Task item ▸ Strip out the pictures and transcribe the records that follow exactly.

[Opening Material supplied section]

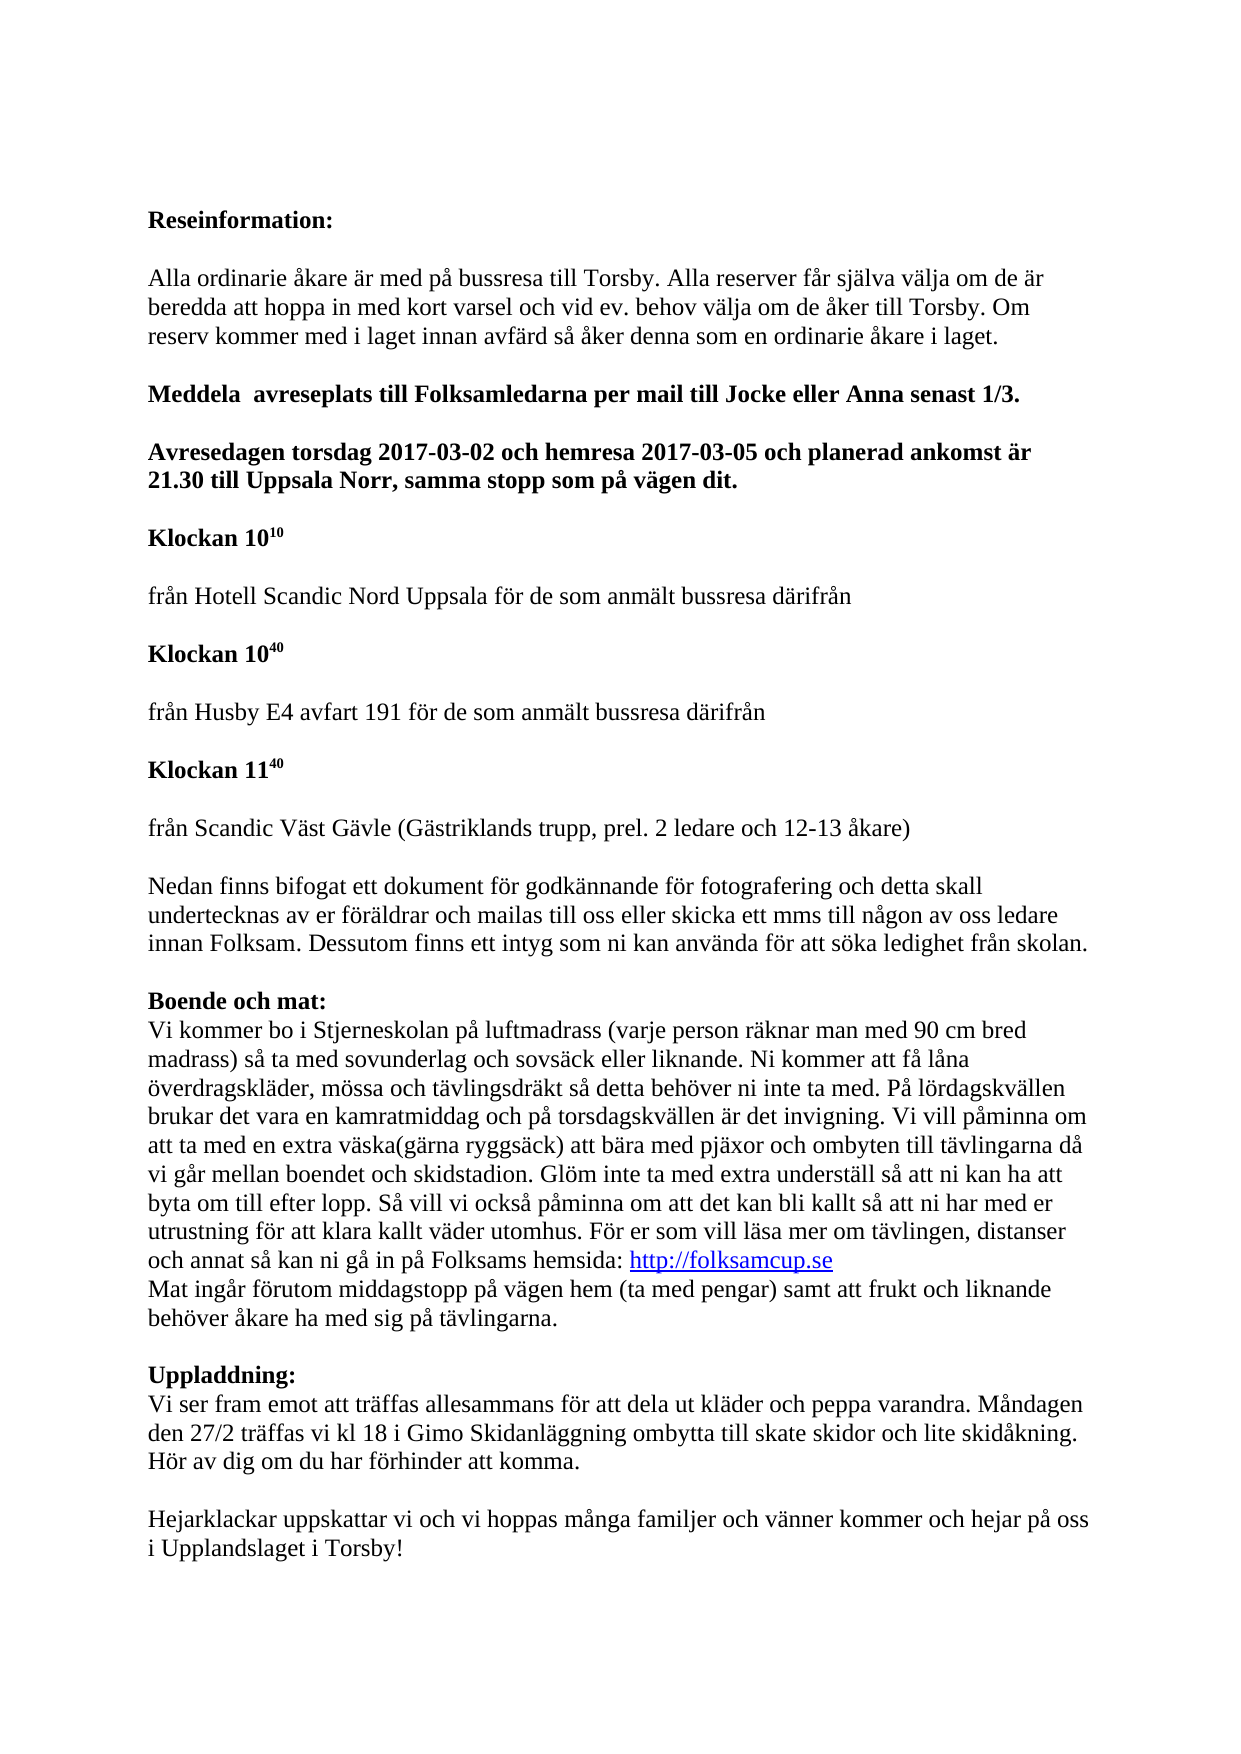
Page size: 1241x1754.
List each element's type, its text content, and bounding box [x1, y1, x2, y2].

text Mat ingår förutom middagstopp på vägen hem (ta med pengar) samt att frukt och liknande behöver åkare ha med sig på tävlingarna. [148, 1274, 1093, 1331]
text Klockan 1140 [148, 755, 1093, 784]
text Boende och mat: [148, 986, 1093, 1015]
text Uppladdning: [148, 1360, 1093, 1389]
text Klockan 1040 [148, 639, 1093, 668]
text från Scandic Väst Gävle (Gästriklands trupp, prel. 2 ledare och 12-13 åkare) [148, 813, 1093, 842]
text Reseinformation: [148, 206, 1093, 234]
text Avresedagen torsdag 2017-03-02 och hemresa 2017-03-05 och planerad ankomst är 21.30 till Uppsala Norr, samma stopp som på vägen dit. [148, 437, 1093, 494]
text från Hotell Scandic Nord Uppsala för de som anmält bussresa därifrån [148, 581, 1093, 610]
text Alla ordinarie åkare är med på bussresa till Torsby. Alla reserver får själva välja om de är beredda att hoppa in med kort varsel och vid ev. behov välja om de åker till Torsby. Om reserv kommer med i laget innan avfärd så åker denna som en ordinarie åkare i laget. [148, 263, 1093, 350]
text Hejarklackar uppskattar vi och vi hoppas många familjer och vänner kommer och hejar på oss i Upplandslaget i Torsby! [148, 1504, 1093, 1561]
text Vi kommer bo i Stjerneskolan på luftmadrass (varje person räknar man med 90 cm bred madrass) så ta med sovunderlag och sovsäck eller liknande. Ni kommer att få låna överdragskläder, mössa och tävlingsdräkt så detta behöver ni inte ta med. På lördagskvällen brukar det vara en kamratmiddag och på torsdagskvällen är det invigning. Vi vill påminna om att ta med en extra väska(gärna ryggsäck) att bära med pjäxor och ombyten till tävlingarna då vi går mellan boendet och skidstadion. Glöm inte ta med extra underställ så att ni kan ha att byta om till efter lopp. Så vill vi också påminna om att det kan bli kallt så att ni har med er utrustning för att klara kallt väder utomhus. För er som vill läsa mer om tävlingen, distanser och annat så kan ni gå in på Folksams hemsida: http://folksamcup.se [148, 1015, 1093, 1274]
text från Husby E4 avfart 191 för de som anmält bussresa därifrån [148, 697, 1093, 726]
text Nedan finns bifogat ett dokument för godkännande för fotografering och detta skall undertecknas av er föräldrar och mailas till oss eller skicka ett mms till någon av oss ledare innan Folksam. Dessutom finns ett intyg som ni kan använda för att söka ledighet från skolan. [148, 871, 1093, 957]
text Klockan 1010 [148, 523, 1093, 552]
text Meddela avreseplats till Folksamledarna per mail till Jocke eller Anna senast 1/3. [148, 379, 1093, 408]
text Vi ser fram emot att träffas allesammans för att dela ut kläder och peppa varandra. Måndagen den 27/2 träffas vi kl 18 i Gimo Skidanläggning ombytta till skate skidor och lite skidåkning. Hör av dig om du har förhinder att komma. [148, 1389, 1093, 1475]
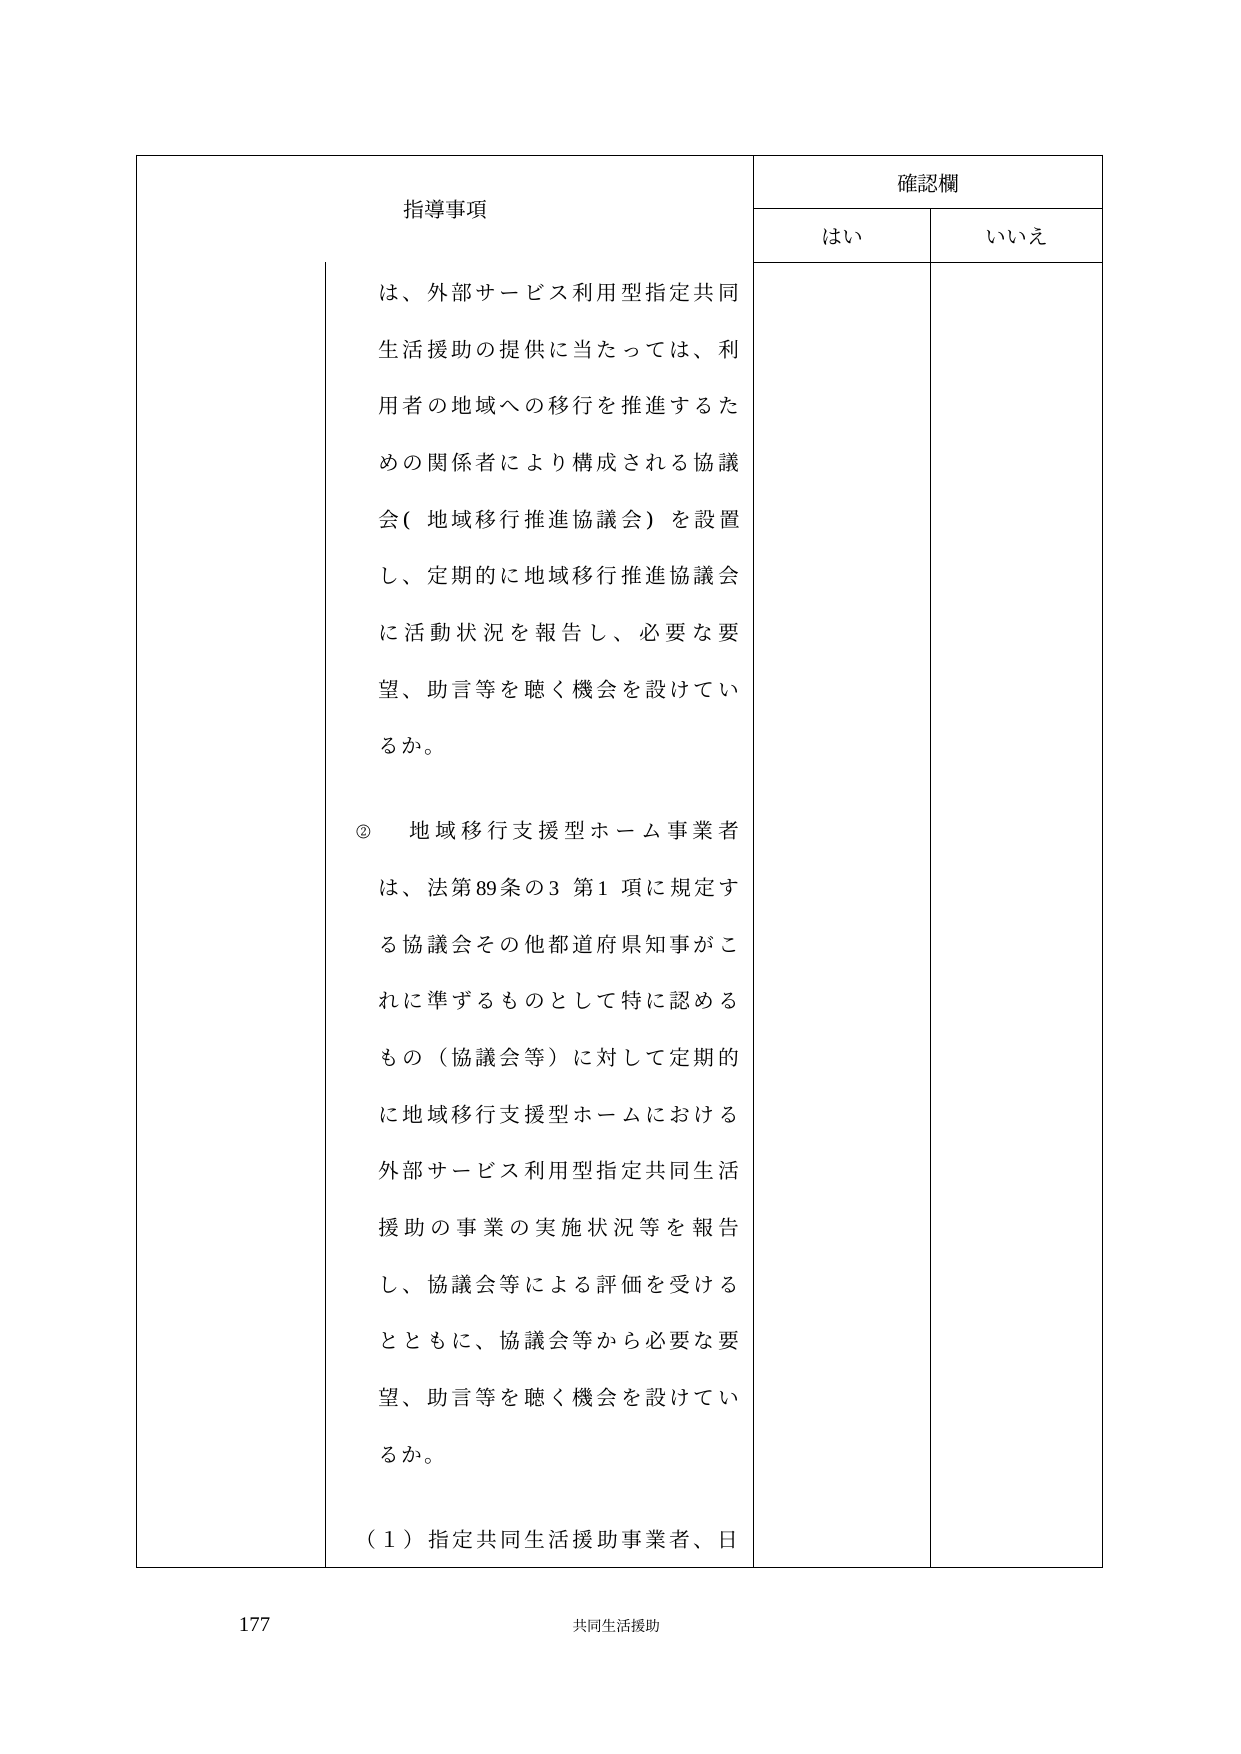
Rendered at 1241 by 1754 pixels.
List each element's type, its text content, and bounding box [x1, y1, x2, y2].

table_header 確認欄 [754, 156, 1102, 208]
table_cell [754, 263, 930, 1567]
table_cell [137, 262, 325, 1567]
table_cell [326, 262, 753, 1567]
table_cell はい [754, 209, 930, 262]
table_cell [931, 263, 1102, 1567]
table_header 指導事項 [137, 156, 753, 262]
table_cell いいえ [931, 209, 1102, 262]
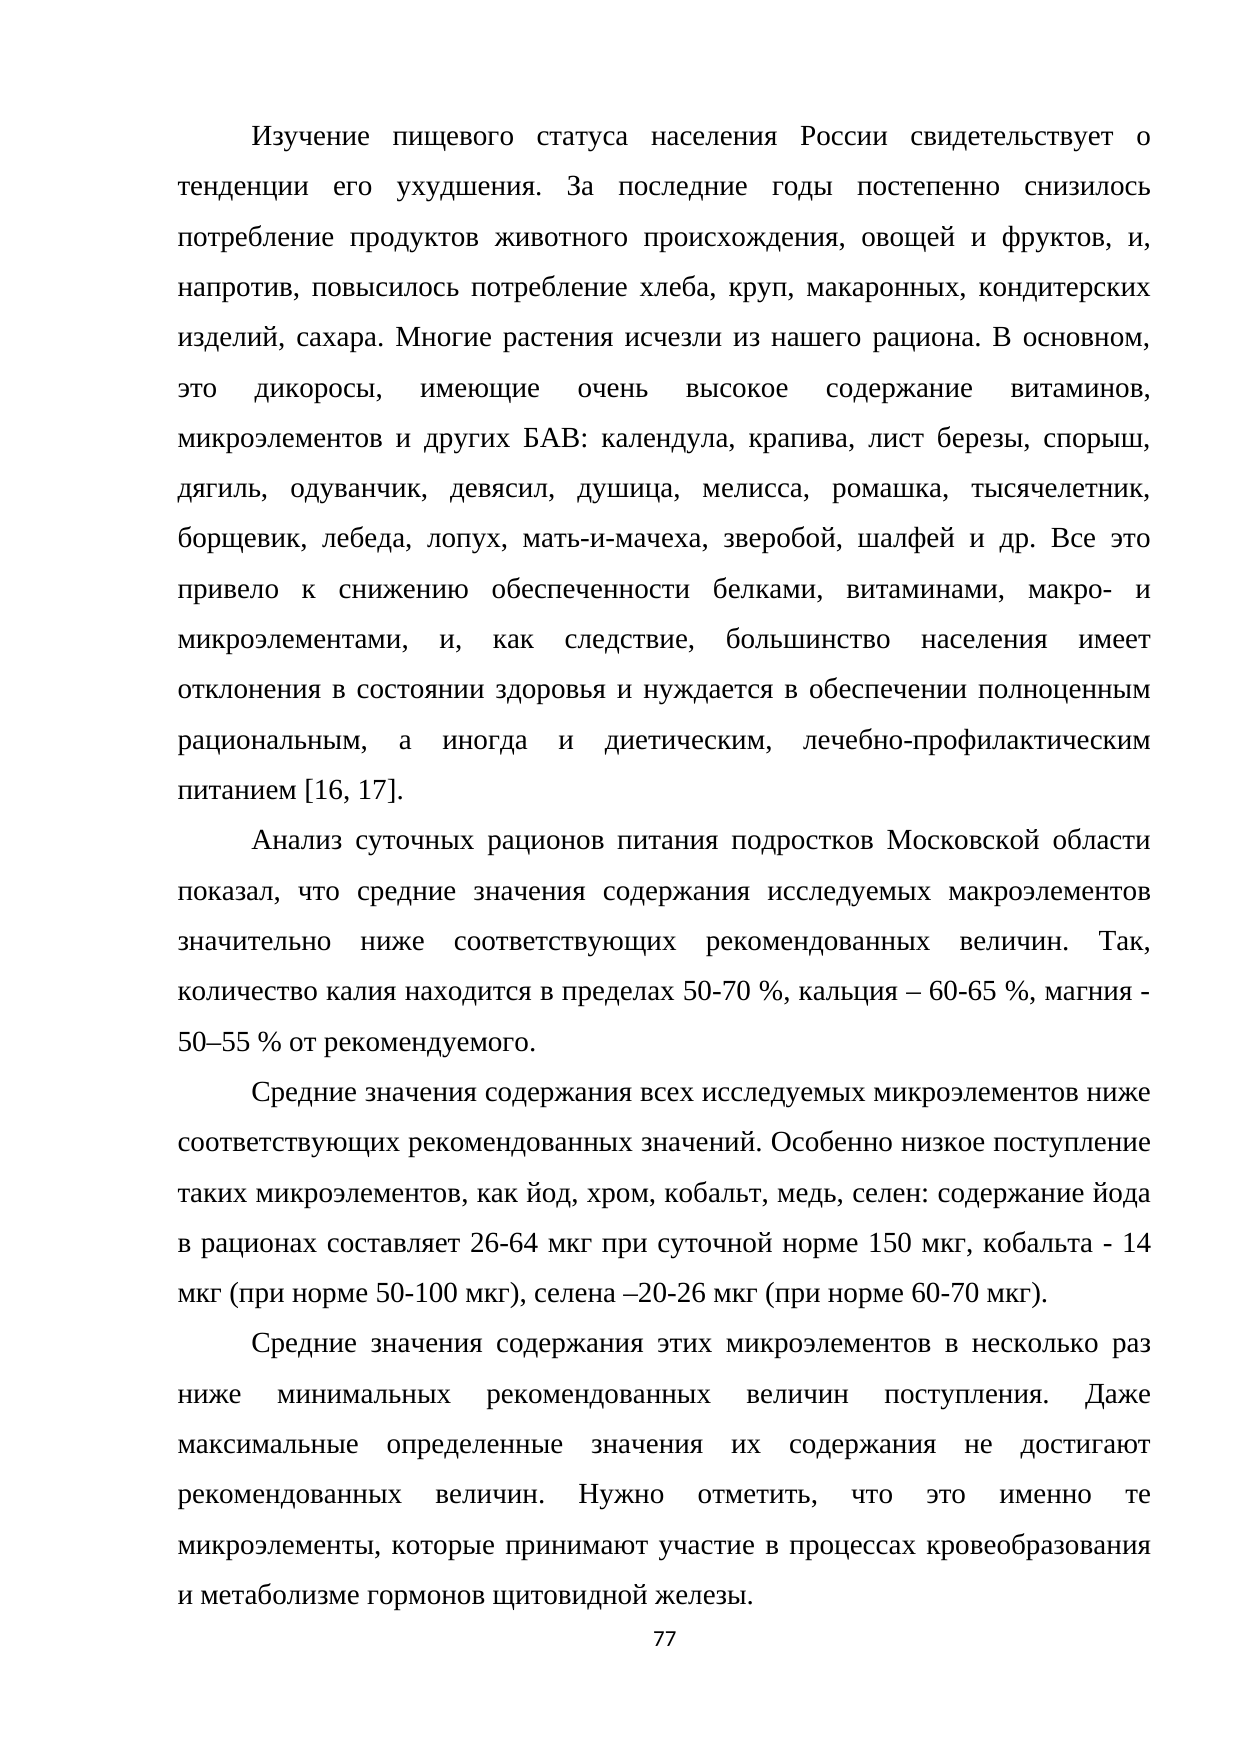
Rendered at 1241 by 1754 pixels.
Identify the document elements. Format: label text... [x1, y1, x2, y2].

list Средние значения содержания всех исследуемых микроэлементов ниже соответствующих рекомендованных значений. Особенно низкое поступление таких микроэлементов, как йод, хром, кобальт, медь, селен: содержание йода в рационах составляет 26-64 мкг при суточной норме 150 мкг, кобальта - 14 мкг (при норме 50-100 мкг), селена –20-26 мкг (при норме 60-70 мкг). [177, 1074, 1152, 1309]
list Изучение пищевого статуса населения России свидетельствует о тенденции его ухудшения. За последние годы постепенно снизилось потребление продуктов животного происхождения, овощей и фруктов, и, напротив, повысилось потребление хлеба, круп, макаронных, кондитерских изделий, сахара. Многие растения исчезли из нашего рациона. В основном, это дикоросы, имеющие очень высокое содержание витаминов, микроэлементов и других БАВ: календула, крапива, лист березы, спорыш, дягиль, одуванчик, девясил, душица, мелисса, ромашка, тысячелетник, борщевик, лебеда, лопух, мать-и-мачеха, зверобой, шалфей и др. Все это привело к снижению обеспеченности белками, витаминами, макро- и микроэлементами, и, как следствие, большинство населения имеет отклонения в состоянии здоровья и нуждается в обеспечении полноценным рациональным, а иногда и диетическим, лечебно-профилактическим питанием [16, 17]. [177, 118, 1152, 806]
list Анализ суточных рационов питания подростков Московской области показал, что средние значения содержания исследуемых макроэлементов значительно ниже соответствующих рекомендованных величин. Так, количество калия находится в пределах 50-70 %, кальция – 60-65 %, магния - 50–55 % от рекомендуемого. [177, 822, 1152, 1057]
list Средние значения содержания этих микроэлементов в несколько раз ниже минимальных рекомендованных величин поступления. Даже максимальные определенные значения их содержания не достигают рекомендованных величин. Нужно отметить, что это именно те микроэлементы, которые принимают участие в процессах кровеобразования и метаболизме гормонов щитовидной железы. [177, 1326, 1152, 1611]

[Closing Material supplied section]

Solution for this problem ▸
Page size: 1241x1754.
List each element's type, its text content, and bounding box [x1, y1, x2, y2].

text Mat ingår förutom middagstopp på vägen hem (ta med pengar) samt att frukt och liknande behöver åkare ha med sig på tävlingarna. [148, 1274, 1093, 1331]
text Klockan 1140 [148, 755, 1093, 784]
text Boende och mat: [148, 986, 1093, 1015]
text Uppladdning: [148, 1360, 1093, 1389]
text Klockan 1040 [148, 639, 1093, 668]
text från Scandic Väst Gävle (Gästriklands trupp, prel. 2 ledare och 12-13 åkare) [148, 813, 1093, 842]
text Reseinformation: [148, 206, 1093, 234]
text Avresedagen torsdag 2017-03-02 och hemresa 2017-03-05 och planerad ankomst är 21.30 till Uppsala Norr, samma stopp som på vägen dit. [148, 437, 1093, 494]
text från Hotell Scandic Nord Uppsala för de som anmält bussresa därifrån [148, 581, 1093, 610]
text Alla ordinarie åkare är med på bussresa till Torsby. Alla reserver får själva välja om de är beredda att hoppa in med kort varsel och vid ev. behov välja om de åker till Torsby. Om reserv kommer med i laget innan avfärd så åker denna som en ordinarie åkare i laget. [148, 263, 1093, 350]
text Hejarklackar uppskattar vi och vi hoppas många familjer och vänner kommer och hejar på oss i Upplandslaget i Torsby! [148, 1504, 1093, 1561]
text Vi kommer bo i Stjerneskolan på luftmadrass (varje person räknar man med 90 cm bred madrass) så ta med sovunderlag och sovsäck eller liknande. Ni kommer att få låna överdragskläder, mössa och tävlingsdräkt så detta behöver ni inte ta med. På lördagskvällen brukar det vara en kamratmiddag och på torsdagskvällen är det invigning. Vi vill påminna om att ta med en extra väska(gärna ryggsäck) att bära med pjäxor och ombyten till tävlingarna då vi går mellan boendet och skidstadion. Glöm inte ta med extra underställ så att ni kan ha att byta om till efter lopp. Så vill vi också påminna om att det kan bli kallt så att ni har med er utrustning för att klara kallt väder utomhus. För er som vill läsa mer om tävlingen, distanser och annat så kan ni gå in på Folksams hemsida: http://folksamcup.se [148, 1015, 1093, 1274]
text från Husby E4 avfart 191 för de som anmält bussresa därifrån [148, 697, 1093, 726]
text Nedan finns bifogat ett dokument för godkännande för fotografering och detta skall undertecknas av er föräldrar och mailas till oss eller skicka ett mms till någon av oss ledare innan Folksam. Dessutom finns ett intyg som ni kan använda för att söka ledighet från skolan. [148, 871, 1093, 957]
text Klockan 1010 [148, 523, 1093, 552]
text Meddela avreseplats till Folksamledarna per mail till Jocke eller Anna senast 1/3. [148, 379, 1093, 408]
text Vi ser fram emot att träffas allesammans för att dela ut kläder och peppa varandra. Måndagen den 27/2 träffas vi kl 18 i Gimo Skidanläggning ombytta till skate skidor och lite skidåkning. Hör av dig om du har förhinder att komma. [148, 1389, 1093, 1475]
Rendered at 1241 by 1754 pixels.
List each element's type, its text content, and bounding box [x1, y1, x2, y2].

table_header 確認欄 [754, 156, 1102, 208]
table_cell [754, 263, 930, 1567]
table_cell [137, 262, 325, 1567]
table_cell [326, 262, 753, 1567]
table_cell はい [754, 209, 930, 262]
table_cell [931, 263, 1102, 1567]
table_header 指導事項 [137, 156, 753, 262]
table_cell いいえ [931, 209, 1102, 262]
Rendered at 1241 by 1754 pixels.
Identify the document elements. Format: label text... [x1, y1, x2, y2].

list Средние значения содержания всех исследуемых микроэлементов ниже соответствующих рекомендованных значений. Особенно низкое поступление таких микроэлементов, как йод, хром, кобальт, медь, селен: содержание йода в рационах составляет 26-64 мкг при суточной норме 150 мкг, кобальта - 14 мкг (при норме 50-100 мкг), селена –20-26 мкг (при норме 60-70 мкг). [177, 1074, 1152, 1309]
list Изучение пищевого статуса населения России свидетельствует о тенденции его ухудшения. За последние годы постепенно снизилось потребление продуктов животного происхождения, овощей и фруктов, и, напротив, повысилось потребление хлеба, круп, макаронных, кондитерских изделий, сахара. Многие растения исчезли из нашего рациона. В основном, это дикоросы, имеющие очень высокое содержание витаминов, микроэлементов и других БАВ: календула, крапива, лист березы, спорыш, дягиль, одуванчик, девясил, душица, мелисса, ромашка, тысячелетник, борщевик, лебеда, лопух, мать-и-мачеха, зверобой, шалфей и др. Все это привело к снижению обеспеченности белками, витаминами, макро- и микроэлементами, и, как следствие, большинство населения имеет отклонения в состоянии здоровья и нуждается в обеспечении полноценным рациональным, а иногда и диетическим, лечебно-профилактическим питанием [16, 17]. [177, 118, 1152, 806]
list Анализ суточных рационов питания подростков Московской области показал, что средние значения содержания исследуемых макроэлементов значительно ниже соответствующих рекомендованных величин. Так, количество калия находится в пределах 50-70 %, кальция – 60-65 %, магния - 50–55 % от рекомендуемого. [177, 822, 1152, 1057]
list Средние значения содержания этих микроэлементов в несколько раз ниже минимальных рекомендованных величин поступления. Даже максимальные определенные значения их содержания не достигают рекомендованных величин. Нужно отметить, что это именно те микроэлементы, которые принимают участие в процессах кровеобразования и метаболизме гормонов щитовидной железы. [177, 1326, 1152, 1611]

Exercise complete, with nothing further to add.